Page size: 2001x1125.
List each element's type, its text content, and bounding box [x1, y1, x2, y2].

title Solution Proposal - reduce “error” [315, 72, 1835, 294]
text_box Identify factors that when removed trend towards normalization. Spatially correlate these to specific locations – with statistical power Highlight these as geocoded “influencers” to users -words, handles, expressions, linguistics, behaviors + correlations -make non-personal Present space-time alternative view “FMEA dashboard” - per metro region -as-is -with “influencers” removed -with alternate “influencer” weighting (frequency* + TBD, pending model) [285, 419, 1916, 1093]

---

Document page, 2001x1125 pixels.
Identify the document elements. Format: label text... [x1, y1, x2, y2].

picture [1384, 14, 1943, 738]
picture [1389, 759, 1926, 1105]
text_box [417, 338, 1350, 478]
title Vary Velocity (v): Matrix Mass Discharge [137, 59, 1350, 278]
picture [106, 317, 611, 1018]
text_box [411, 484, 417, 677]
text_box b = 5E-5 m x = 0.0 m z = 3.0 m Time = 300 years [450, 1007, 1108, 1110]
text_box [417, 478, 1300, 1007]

The task:
From the data above, output exactly the lines between the one containing "Identify the document" and the one containing "text_box [417, 478, 1300, 1007]", counting both of them.

Answer to this exercise:
Identify the document elements. Format: label text... [x1, y1, x2, y2].

picture [1384, 14, 1943, 738]
picture [1389, 759, 1926, 1105]
text_box [417, 338, 1350, 478]
title Vary Velocity (v): Matrix Mass Discharge [137, 59, 1350, 278]
picture [106, 317, 611, 1018]
text_box [411, 484, 417, 677]
text_box b = 5E-5 m x = 0.0 m z = 3.0 m Time = 300 years [450, 1007, 1108, 1110]
text_box [417, 478, 1300, 1007]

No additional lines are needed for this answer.